Im Baumarkt,Tankstelle oder Apotheke.


----------



## OdlG (2. Oktober 2012)

*AW: WaKü für i7-3770K + GTX680 (in Temjin 8)*

danke vielmals für die quasi live-betreuung


----------



## Account gelöscht am 11.01.2013 (3) (2. Oktober 2012)

*AW: WaKü für i7-3770K + GTX680 (in Temjin 8)*

Gern geschehen.Aller Anfang ist schwer.


----------



## OdlG (2. Oktober 2012)

*AW: WaKü für i7-3770K + GTX680 (in Temjin 8)*

Nach dem zweiten geschlossenen Schlecker ist mir erstmal aufgefallen, dass ich wohl kein geöffnetes mehr finden werde -.- Nun habe ich alles und mache mich mal ans werk. wie viel zeit sollte ich für den einbau einplanen? habe 14.00 nen termin.


----------



## Account gelöscht am 11.01.2013 (3) (2. Oktober 2012)

*AW: WaKü für i7-3770K + GTX680 (in Temjin 8)*

Kannst du knicken.Du solltest dir bei so etwas viel Zeit lassen.Gerade als Anfänger übersieht/vergisst man häufig etwas.


----------



## OdlG (2. Oktober 2012)

dacht ich mir nämlich schon  dann vertage ich das mal lieber. danke trotzdem schonmal!

hätte da noch eine frage:

die radiatoren haben ja alle einige schlauchöffnungen, die alle mit mehr oder weniger labilen verschlüssen gedichtet sind. gibt es da noch wertigere produkte? gerade beim 120er sind das nur so kleine gummideckel, die sich sehr leicht herausdrücken lassen.

edit: Geht dieser Warenkorb?


----------



## Account gelöscht am 11.01.2013 (3) (2. Oktober 2012)

*AW: WaKü für i7-3770K + GTX680 (in Temjin 8)*

Die Verschlüße kannst nehmen.


----------



## OdlG (2. Oktober 2012)

*AW: WaKü für i7-3770K + GTX680 (in Temjin 8)*

bitte entschuldigt den doppelpost, war in eile!

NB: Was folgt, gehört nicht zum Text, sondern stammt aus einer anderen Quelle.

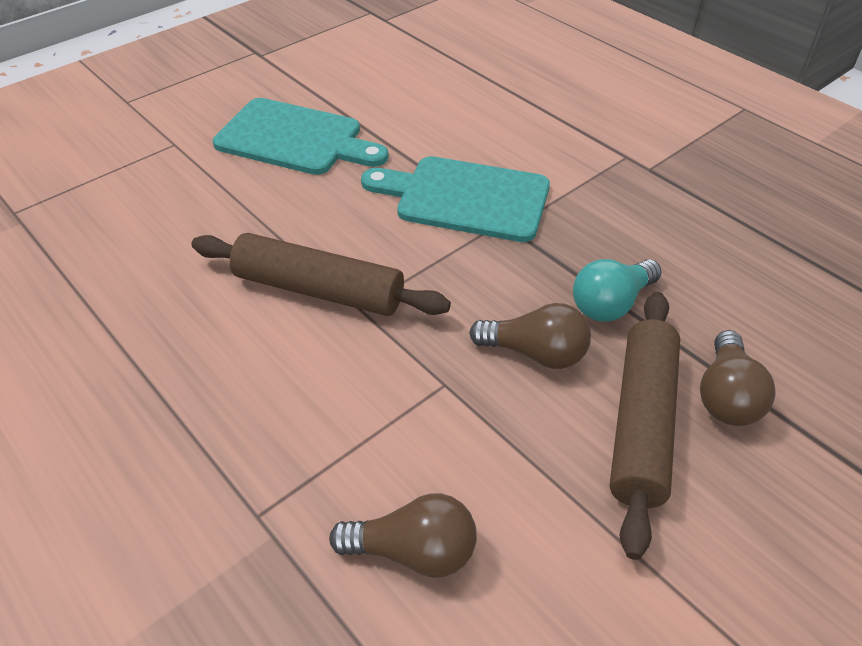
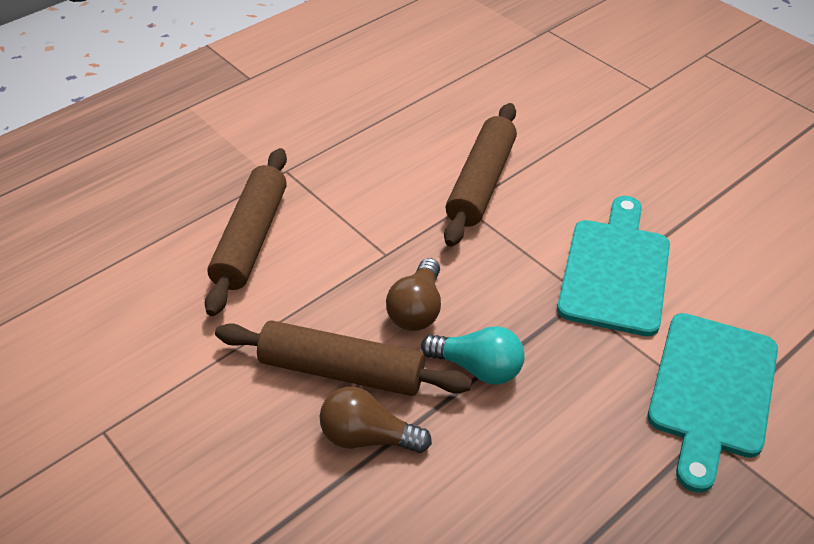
camera: 90 degrees right, 0 degrees up
(295, 139) = (679, 155): turquoise cutting board -> turquoise cutting board (711, 391)
(414, 551) = (251, 239): brown light bulb -> brown rolling pin
(611, 304) = (478, 367): turquoise light bulb -> turquoise light bulb turned 150 degrees clockwise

bei der backplate kann ich doch nach aussehen gehen, oder? die nehmen sich ja sicherlich nicht viel, solange sie fürs referenzdesign sind.


----------



## ruyven_macaran (3. Oktober 2012)

*AW: WaKü für i7-3770K + GTX680 (in Temjin 8)*



OdlG schrieb:


> wie viel zeit sollte ich für den einbau einplanen? habe 14.00 nen termin.


 
Für meine erste, provisorische Installation einer 1-Komponeten-Wakü habe ich gut eine Stunde gebraucht und anschließend noch stundenlang auf Lecks überprüft. Der erste dauerhafte Einbau (mit dann zwei Komponenten - aber kein Grafikkartenumbau dabei) hat sicherlich 3-4 Stunden gebraucht (zuzüglich der Anfertigung/Modifizierung einiger Komponenten).
An deiner Stelle würde ich mir einen ganzen Tag Zeit nehmen. Mit Streß am Rechner zu arbeiten führt zu Fehlern.




OdlG schrieb:


> bitte entschuldigt den doppelpost, war in eile!
> 
> bei der backplate kann ich doch nach aussehen gehen, oder? die nehmen sich ja sicherlich nicht viel, solange sie fürs referenzdesign sind.


 
Passen werden sie alle, aber wenn Kühler und Backplate nicht vom gleichen Hersteller sind, muss man ggf. selbst nach Schrauben suchen, die zu beiden passen.


----------



## Shizophrenic (3. Oktober 2012)

*AW: WaKü für i7-3770K + GTX680 (in Temjin 8)*



ruyven_macaran schrieb:


> Für meine erste, provisorische Installation einer 1-Komponeten-Wakü habe ich gut eine Stunde gebraucht und anschließend noch stundenlang auf Lecks überprüft. Der erste dauerhafte Einbau (mit dann zwei Komponenten - aber kein Grafikkartenumbau dabei) hat sicherlich 3-4 Stunden gebraucht (zuzüglich der Anfertigung/Modifizierung einiger Komponenten).
> An deiner Stelle würde ich mir einen ganzen Tag Zeit nehmen. Mit Streß am Rechner zu arbeiten führt zu Fehlern.


 
Kann ich bestätigen, selbst wenn man geübt ist  dauert es seine zeit.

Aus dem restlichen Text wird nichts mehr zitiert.